BEGIN

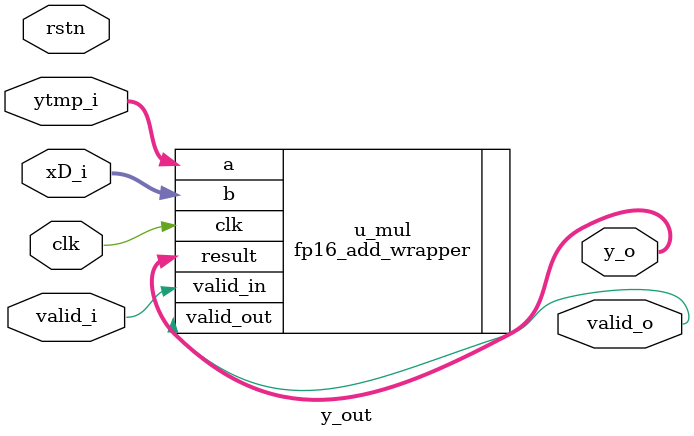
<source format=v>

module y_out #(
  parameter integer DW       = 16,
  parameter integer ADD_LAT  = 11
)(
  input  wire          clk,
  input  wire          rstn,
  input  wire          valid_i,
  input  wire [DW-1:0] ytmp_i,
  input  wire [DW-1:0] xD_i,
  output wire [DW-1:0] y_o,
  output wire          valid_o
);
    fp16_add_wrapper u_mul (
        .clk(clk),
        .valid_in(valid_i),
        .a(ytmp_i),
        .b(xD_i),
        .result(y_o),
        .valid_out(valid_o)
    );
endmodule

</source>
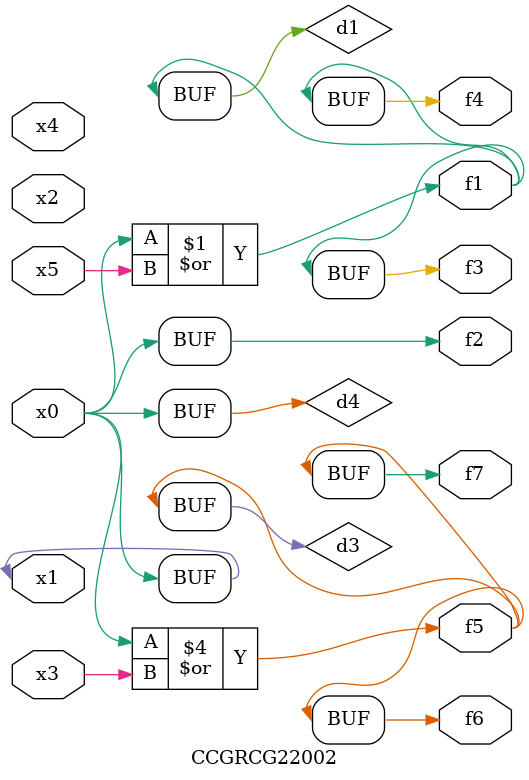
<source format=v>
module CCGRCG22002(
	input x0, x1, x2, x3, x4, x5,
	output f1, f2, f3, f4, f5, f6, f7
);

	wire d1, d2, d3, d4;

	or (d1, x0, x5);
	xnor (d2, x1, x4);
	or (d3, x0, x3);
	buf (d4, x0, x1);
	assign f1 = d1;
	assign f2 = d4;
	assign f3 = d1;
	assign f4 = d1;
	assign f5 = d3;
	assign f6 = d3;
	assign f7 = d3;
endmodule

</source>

END

PROMPT — Images must not appear in the copy; reproduce everything else in the records verbatim.

TASK SOLUTION —
<source format=v>

module y_out #(
  parameter integer DW       = 16,
  parameter integer ADD_LAT  = 11
)(
  input  wire          clk,
  input  wire          rstn,
  input  wire          valid_i,
  input  wire [DW-1:0] ytmp_i,
  input  wire [DW-1:0] xD_i,
  output wire [DW-1:0] y_o,
  output wire          valid_o
);
    fp16_add_wrapper u_mul (
        .clk(clk),
        .valid_in(valid_i),
        .a(ytmp_i),
        .b(xD_i),
        .result(y_o),
        .valid_out(valid_o)
    );
endmodule

</source>
<source format=v>
module CCGRCG22002(
	input x0, x1, x2, x3, x4, x5,
	output f1, f2, f3, f4, f5, f6, f7
);

	wire d1, d2, d3, d4;

	or (d1, x0, x5);
	xnor (d2, x1, x4);
	or (d3, x0, x3);
	buf (d4, x0, x1);
	assign f1 = d1;
	assign f2 = d4;
	assign f3 = d1;
	assign f4 = d1;
	assign f5 = d3;
	assign f6 = d3;
	assign f7 = d3;
endmodule

</source>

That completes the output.